WHAT THE TASK ASKS »
Please return the data word for word and leave out any picture it contains.

----

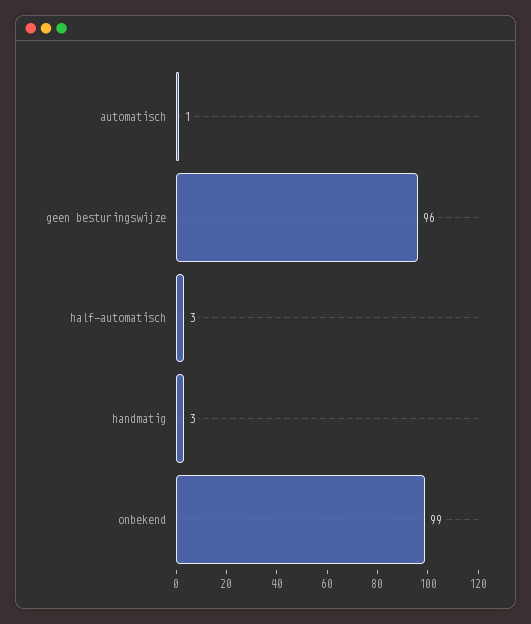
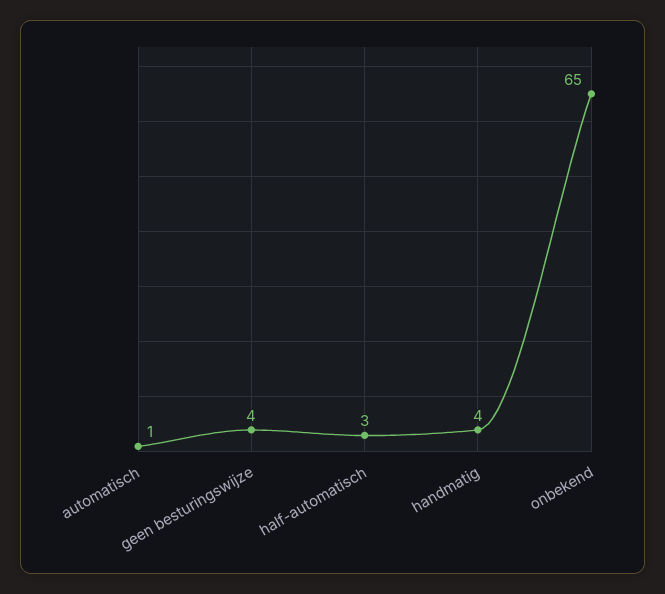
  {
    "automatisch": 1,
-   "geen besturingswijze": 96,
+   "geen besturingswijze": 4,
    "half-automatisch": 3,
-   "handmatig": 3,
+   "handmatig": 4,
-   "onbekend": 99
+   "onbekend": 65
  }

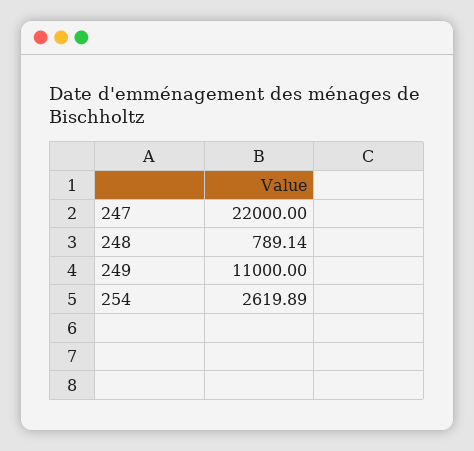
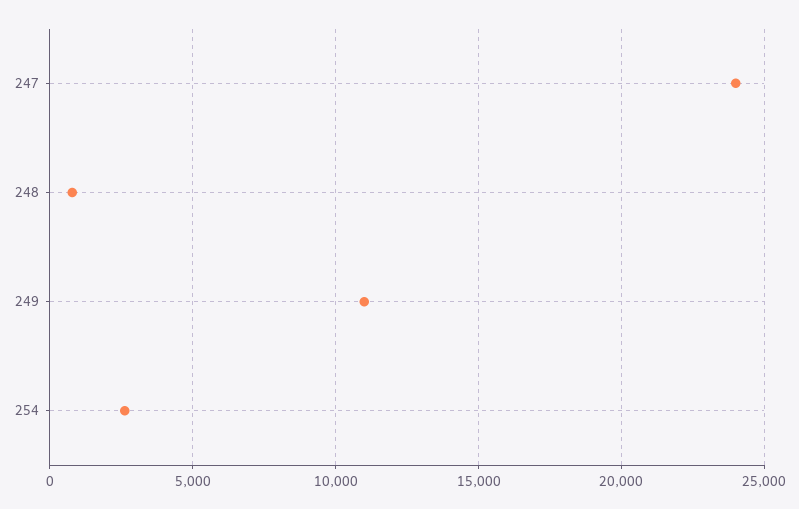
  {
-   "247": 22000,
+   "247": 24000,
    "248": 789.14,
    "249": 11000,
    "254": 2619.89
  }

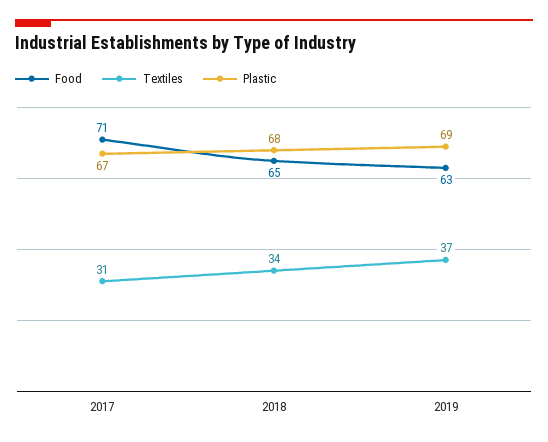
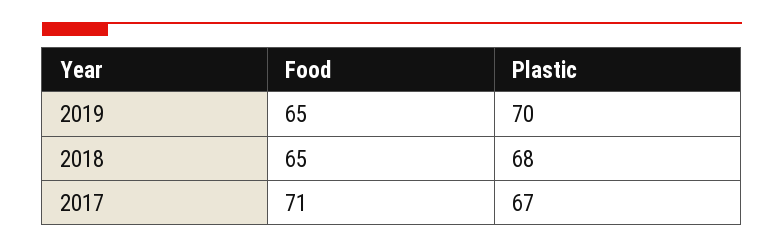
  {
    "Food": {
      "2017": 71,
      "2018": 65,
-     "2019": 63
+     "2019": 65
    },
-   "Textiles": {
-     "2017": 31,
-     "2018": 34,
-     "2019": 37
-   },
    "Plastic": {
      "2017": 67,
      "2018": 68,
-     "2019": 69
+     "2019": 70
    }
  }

----

ANSWER FOR THE TASK »
  {
    "automatisch": 1,
-   "geen besturingswijze": 96,
+   "geen besturingswijze": 4,
    "half-automatisch": 3,
-   "handmatig": 3,
+   "handmatig": 4,
-   "onbekend": 99
+   "onbekend": 65
  }

  {
-   "247": 22000,
+   "247": 24000,
    "248": 789.14,
    "249": 11000,
    "254": 2619.89
  }

  {
    "Food": {
      "2017": 71,
      "2018": 65,
-     "2019": 63
+     "2019": 65
    },
-   "Textiles": {
-     "2017": 31,
-     "2018": 34,
-     "2019": 37
-   },
    "Plastic": {
      "2017": 67,
      "2018": 68,
-     "2019": 69
+     "2019": 70
    }
  }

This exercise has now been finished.